The following data has a line with "[670,1001,679,1010] a ->" and a line with "(250, 1098) none -> [684,616,702,626] the". Write out exactly those lines and all the lines between them.
Segment Start: Data shown
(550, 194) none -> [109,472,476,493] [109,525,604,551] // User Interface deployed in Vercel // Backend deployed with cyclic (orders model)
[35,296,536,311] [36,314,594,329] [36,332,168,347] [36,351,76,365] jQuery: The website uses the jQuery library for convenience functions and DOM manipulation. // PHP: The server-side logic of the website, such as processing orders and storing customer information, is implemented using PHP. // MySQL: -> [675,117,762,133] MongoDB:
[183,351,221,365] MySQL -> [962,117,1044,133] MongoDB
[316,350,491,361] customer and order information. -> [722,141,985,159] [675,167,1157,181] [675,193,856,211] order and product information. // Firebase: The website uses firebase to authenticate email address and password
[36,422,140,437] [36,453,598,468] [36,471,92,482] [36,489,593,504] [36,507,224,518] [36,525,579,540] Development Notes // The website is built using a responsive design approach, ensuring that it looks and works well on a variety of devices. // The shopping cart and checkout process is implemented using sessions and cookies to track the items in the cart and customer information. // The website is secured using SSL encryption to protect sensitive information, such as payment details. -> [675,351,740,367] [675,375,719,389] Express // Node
Segment End: Data shown
Segment Start: Data shown
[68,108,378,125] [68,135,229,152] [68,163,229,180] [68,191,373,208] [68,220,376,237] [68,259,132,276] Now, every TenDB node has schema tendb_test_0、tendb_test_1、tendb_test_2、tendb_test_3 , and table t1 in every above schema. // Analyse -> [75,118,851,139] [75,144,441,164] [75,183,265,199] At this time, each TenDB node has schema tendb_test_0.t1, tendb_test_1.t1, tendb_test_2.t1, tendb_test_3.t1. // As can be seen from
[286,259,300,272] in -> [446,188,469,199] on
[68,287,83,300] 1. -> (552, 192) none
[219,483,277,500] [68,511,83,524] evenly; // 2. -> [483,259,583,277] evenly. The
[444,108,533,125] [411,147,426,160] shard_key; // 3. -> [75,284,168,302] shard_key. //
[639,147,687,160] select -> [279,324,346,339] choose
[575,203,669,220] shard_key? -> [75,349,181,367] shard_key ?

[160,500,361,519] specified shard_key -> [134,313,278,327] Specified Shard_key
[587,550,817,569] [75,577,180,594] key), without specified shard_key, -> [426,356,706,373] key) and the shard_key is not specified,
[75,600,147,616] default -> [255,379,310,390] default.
Segment End: Data shown
Segment Start: Data shown
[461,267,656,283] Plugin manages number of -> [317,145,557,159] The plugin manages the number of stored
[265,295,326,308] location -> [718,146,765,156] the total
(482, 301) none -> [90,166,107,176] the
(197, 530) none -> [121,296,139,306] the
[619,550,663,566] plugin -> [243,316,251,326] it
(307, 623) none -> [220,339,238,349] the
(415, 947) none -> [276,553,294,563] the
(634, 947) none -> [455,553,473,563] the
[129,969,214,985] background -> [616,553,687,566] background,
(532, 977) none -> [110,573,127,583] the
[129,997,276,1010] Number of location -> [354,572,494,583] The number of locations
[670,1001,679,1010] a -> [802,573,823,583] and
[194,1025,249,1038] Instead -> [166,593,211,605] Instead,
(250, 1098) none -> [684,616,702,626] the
Segment End: Data shown
Problem solution
[670,1001,679,1010] a -> [802,573,823,583] and
[194,1025,249,1038] Instead -> [166,593,211,605] Instead,
(250, 1098) none -> [684,616,702,626] the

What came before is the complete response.